投稿者:河内平野  投稿日:2014年10月 8日(水)18時43分54秒    通報
行智の迫害は、建治二年(一二七六年)ごろのことと考えられる。
その後、少輔房日禅は坊を出て河合の実家へ移った。
一方、下野房日秀と越後房日弁の二人は、行くあてもなかったので、坊を明け渡したかたちをとって、なお滝泉寺内に隠れ住む。

しかし、折伏・弘法の戦いは、少しも止まることなく、熱原から富士地方一帯へと続けられたのである。
難に屈せず、民衆のなかへ飛び込み、人間のなかへ分け入って、邪義を打ち破り、正法を教え、一人また一人と救っていく――こうした日興上人とその門下の姿こそ、真の仏法者であり、真の僧侶であるといえよう。

大聖人は、末法の僧侶のあり方について、「末法の法華経の行者は人に悪まるる程に持つを実の大乗の僧とす、又経を弘めて人を利益する法師なり」(御書五五六頁)

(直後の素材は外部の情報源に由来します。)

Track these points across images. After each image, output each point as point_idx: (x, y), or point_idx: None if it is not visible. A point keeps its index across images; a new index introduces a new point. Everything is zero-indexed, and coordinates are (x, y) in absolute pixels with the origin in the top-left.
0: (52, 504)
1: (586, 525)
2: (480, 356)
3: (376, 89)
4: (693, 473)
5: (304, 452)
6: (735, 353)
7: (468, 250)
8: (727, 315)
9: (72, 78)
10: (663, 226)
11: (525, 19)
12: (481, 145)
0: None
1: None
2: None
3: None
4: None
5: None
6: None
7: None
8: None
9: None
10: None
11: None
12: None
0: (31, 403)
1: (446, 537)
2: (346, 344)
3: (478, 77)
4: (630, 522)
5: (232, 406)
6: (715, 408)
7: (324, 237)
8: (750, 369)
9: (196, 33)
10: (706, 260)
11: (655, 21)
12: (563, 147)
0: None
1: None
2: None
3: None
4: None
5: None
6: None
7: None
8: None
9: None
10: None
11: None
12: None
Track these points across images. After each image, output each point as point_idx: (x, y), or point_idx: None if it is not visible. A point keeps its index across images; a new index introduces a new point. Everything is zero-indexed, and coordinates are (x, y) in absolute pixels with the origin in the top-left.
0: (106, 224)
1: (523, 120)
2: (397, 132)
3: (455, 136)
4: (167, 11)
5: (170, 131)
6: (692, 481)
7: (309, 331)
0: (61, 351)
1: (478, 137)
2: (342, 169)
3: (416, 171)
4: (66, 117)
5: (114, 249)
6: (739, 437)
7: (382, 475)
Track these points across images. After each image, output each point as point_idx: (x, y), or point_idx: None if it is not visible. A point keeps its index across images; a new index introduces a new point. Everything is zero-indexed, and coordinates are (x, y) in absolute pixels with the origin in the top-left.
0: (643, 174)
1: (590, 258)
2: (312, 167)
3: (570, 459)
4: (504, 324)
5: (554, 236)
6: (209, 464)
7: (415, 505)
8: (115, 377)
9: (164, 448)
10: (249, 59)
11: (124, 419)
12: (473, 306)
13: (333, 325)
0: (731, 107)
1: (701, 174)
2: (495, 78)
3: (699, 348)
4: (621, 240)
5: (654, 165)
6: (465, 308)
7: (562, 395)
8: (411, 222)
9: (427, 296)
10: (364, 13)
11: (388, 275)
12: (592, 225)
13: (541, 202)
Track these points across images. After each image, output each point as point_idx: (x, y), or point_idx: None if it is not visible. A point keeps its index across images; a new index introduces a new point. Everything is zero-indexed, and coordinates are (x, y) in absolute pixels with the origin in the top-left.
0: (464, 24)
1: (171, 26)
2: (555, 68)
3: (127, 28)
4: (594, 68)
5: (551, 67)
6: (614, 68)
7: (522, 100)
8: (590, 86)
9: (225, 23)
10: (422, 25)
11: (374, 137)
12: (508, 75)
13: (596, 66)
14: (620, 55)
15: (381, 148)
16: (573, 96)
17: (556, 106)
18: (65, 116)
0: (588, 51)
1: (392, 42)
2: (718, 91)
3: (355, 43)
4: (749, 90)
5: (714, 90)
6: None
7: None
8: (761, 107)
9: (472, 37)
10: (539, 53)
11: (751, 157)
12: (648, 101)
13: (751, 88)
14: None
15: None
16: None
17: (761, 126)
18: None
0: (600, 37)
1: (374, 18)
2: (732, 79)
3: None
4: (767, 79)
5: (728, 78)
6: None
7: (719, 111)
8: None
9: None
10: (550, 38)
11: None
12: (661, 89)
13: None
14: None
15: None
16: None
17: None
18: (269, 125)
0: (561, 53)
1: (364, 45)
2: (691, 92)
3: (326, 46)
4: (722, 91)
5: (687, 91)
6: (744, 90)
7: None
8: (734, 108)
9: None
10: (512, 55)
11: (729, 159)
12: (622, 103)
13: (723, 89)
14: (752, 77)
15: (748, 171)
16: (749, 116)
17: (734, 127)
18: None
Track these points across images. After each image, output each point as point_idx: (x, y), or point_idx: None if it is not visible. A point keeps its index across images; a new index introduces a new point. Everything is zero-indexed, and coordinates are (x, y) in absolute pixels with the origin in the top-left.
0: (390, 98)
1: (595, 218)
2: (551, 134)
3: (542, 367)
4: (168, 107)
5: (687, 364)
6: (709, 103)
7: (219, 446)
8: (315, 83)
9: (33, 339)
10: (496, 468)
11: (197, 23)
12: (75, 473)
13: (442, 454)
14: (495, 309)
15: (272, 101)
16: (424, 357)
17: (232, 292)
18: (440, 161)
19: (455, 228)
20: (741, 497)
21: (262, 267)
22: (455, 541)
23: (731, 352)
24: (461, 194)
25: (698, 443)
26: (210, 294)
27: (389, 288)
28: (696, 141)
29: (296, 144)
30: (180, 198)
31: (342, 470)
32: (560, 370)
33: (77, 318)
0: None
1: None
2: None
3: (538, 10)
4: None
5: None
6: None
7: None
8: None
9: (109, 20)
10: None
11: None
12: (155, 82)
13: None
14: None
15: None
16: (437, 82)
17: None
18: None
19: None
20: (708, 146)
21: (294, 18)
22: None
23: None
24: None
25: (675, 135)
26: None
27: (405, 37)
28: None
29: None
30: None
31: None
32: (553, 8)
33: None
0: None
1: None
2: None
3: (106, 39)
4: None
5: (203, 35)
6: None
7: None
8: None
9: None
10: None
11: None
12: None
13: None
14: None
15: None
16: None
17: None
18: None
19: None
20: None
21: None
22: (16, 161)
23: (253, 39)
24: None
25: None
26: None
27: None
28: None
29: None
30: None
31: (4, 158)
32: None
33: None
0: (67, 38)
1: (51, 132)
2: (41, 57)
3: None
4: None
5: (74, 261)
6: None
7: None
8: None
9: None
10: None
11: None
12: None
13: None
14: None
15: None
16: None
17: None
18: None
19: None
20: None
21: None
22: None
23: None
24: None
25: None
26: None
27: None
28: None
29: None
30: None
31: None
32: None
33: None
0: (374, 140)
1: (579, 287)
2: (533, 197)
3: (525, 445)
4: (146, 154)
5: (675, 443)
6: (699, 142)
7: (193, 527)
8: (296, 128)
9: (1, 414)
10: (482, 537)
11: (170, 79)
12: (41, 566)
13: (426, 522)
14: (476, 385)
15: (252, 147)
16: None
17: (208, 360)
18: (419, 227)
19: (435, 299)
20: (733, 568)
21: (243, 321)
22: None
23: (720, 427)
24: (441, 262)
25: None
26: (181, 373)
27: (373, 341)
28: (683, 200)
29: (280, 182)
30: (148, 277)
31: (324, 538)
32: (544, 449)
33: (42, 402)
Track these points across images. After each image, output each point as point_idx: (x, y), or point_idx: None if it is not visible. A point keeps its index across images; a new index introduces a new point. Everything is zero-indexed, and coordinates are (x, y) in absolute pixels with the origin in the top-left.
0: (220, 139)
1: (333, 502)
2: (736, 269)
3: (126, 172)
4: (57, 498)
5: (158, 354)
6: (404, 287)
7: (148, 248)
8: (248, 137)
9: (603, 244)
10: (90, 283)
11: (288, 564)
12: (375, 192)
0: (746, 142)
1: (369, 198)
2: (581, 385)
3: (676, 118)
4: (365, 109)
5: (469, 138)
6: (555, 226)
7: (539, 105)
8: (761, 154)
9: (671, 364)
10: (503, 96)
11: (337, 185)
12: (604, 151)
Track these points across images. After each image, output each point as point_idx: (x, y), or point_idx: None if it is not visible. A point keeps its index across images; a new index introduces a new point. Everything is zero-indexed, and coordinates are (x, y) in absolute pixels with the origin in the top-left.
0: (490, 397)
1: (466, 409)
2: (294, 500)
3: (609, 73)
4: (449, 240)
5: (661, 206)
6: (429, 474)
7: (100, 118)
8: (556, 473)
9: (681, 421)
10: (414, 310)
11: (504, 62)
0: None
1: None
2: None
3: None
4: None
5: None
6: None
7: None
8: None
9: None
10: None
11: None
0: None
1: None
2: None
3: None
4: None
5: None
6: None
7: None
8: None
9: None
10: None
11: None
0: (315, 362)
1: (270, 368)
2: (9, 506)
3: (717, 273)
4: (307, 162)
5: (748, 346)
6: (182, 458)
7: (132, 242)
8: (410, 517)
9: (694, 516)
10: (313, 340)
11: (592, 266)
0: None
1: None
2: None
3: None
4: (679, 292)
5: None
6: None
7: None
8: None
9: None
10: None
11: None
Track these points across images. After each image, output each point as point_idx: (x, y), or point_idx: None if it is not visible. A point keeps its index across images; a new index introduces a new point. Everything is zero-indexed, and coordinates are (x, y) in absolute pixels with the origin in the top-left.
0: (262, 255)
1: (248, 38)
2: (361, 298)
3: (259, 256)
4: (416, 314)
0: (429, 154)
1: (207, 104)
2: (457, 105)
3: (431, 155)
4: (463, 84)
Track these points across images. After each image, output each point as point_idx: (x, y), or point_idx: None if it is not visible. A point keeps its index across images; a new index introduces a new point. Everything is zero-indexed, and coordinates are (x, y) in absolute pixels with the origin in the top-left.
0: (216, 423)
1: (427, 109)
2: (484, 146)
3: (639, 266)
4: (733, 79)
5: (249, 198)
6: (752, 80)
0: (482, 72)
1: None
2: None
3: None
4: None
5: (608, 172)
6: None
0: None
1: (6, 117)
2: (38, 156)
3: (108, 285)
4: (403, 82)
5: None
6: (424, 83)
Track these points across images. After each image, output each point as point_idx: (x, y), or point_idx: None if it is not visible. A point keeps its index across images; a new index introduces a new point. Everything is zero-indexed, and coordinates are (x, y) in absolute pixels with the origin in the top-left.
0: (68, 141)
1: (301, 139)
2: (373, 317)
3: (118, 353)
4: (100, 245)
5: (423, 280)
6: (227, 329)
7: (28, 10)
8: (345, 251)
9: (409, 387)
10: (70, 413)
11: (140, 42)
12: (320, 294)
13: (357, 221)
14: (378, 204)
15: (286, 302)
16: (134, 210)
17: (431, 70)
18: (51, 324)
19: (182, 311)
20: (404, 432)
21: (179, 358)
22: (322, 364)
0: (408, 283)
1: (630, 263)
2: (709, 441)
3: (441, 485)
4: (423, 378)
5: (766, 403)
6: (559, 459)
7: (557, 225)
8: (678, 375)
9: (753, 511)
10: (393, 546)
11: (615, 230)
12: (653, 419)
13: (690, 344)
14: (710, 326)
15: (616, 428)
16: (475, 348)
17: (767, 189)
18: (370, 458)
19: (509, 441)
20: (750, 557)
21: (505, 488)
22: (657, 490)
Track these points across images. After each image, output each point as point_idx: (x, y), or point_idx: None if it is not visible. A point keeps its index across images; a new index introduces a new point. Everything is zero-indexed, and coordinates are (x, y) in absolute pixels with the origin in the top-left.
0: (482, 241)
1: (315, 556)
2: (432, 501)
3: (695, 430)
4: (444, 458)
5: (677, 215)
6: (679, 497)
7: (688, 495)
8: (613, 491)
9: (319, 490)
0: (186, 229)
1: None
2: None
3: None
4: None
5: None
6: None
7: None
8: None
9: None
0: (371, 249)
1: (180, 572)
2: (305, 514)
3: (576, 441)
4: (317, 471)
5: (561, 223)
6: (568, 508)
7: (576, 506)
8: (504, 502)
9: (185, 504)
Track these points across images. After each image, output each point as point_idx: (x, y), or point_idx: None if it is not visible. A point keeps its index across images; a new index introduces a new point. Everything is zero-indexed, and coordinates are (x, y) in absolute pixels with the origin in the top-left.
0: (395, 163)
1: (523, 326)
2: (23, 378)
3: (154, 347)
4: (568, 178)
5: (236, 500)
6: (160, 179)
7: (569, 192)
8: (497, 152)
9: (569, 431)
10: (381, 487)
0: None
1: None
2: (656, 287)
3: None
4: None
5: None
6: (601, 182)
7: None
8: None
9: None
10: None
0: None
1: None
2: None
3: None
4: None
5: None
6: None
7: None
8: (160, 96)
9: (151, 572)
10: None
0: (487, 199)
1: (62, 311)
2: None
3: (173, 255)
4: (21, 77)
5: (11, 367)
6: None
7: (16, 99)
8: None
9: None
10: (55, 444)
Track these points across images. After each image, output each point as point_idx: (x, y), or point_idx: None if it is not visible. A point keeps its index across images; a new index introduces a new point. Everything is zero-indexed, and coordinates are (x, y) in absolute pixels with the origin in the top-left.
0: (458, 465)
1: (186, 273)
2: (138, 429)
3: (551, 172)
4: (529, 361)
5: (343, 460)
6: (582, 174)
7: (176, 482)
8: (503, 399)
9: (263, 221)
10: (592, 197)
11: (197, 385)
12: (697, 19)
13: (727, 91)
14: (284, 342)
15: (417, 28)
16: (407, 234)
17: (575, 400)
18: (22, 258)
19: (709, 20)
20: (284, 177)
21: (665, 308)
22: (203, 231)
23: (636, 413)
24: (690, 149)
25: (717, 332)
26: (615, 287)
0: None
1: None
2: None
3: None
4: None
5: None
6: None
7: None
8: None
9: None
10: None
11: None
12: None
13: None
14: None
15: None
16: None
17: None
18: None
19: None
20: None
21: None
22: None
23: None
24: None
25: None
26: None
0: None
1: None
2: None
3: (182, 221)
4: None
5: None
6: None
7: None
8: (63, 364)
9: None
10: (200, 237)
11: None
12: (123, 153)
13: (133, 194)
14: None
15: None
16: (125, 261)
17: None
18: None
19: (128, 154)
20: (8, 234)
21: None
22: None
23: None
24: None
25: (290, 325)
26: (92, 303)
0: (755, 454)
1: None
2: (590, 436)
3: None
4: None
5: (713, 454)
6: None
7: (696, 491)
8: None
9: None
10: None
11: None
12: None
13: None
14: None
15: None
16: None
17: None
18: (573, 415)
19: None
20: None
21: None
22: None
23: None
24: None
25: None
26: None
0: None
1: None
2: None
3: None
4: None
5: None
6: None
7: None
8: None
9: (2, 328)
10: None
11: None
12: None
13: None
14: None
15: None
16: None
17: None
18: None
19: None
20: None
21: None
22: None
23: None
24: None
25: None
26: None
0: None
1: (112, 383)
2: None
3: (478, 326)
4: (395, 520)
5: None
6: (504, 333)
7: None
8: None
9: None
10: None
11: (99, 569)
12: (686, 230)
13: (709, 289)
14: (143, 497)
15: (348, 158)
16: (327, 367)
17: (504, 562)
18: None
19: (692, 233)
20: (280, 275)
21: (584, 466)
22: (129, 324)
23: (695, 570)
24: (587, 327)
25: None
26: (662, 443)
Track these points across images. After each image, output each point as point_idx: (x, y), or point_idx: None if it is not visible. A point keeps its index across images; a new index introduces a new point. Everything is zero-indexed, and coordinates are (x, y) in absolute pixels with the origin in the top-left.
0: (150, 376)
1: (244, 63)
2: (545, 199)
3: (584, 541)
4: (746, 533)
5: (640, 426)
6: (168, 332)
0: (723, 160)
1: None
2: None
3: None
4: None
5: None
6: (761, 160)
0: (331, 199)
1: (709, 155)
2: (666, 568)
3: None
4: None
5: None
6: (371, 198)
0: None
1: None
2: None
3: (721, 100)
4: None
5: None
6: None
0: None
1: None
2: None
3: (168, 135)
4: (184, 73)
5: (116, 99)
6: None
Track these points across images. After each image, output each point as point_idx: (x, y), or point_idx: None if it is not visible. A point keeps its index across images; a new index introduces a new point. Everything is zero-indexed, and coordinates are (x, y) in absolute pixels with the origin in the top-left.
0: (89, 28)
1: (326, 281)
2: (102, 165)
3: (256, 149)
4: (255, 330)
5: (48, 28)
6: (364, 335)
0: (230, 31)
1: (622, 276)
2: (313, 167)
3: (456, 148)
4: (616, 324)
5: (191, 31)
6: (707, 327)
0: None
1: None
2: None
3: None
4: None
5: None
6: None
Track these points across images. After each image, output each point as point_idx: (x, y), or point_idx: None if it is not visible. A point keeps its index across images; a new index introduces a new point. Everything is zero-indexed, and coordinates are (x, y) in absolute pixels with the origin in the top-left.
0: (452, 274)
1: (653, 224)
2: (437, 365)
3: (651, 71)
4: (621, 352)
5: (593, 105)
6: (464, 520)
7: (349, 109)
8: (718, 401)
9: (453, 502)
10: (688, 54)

――末法の法華経の行者は、人に憎まれるほどに受持し、実践していくのを、真実の大乗の僧とするのである。また(それが)経を弘めて人を利益する法師なのである――と仰せになっている。

難にも遭わず、折伏もせず、民衆のために尽くそうともしない僧侶に、どうして仏弟子の資格があろうか、との大聖人の厳しい戒めである。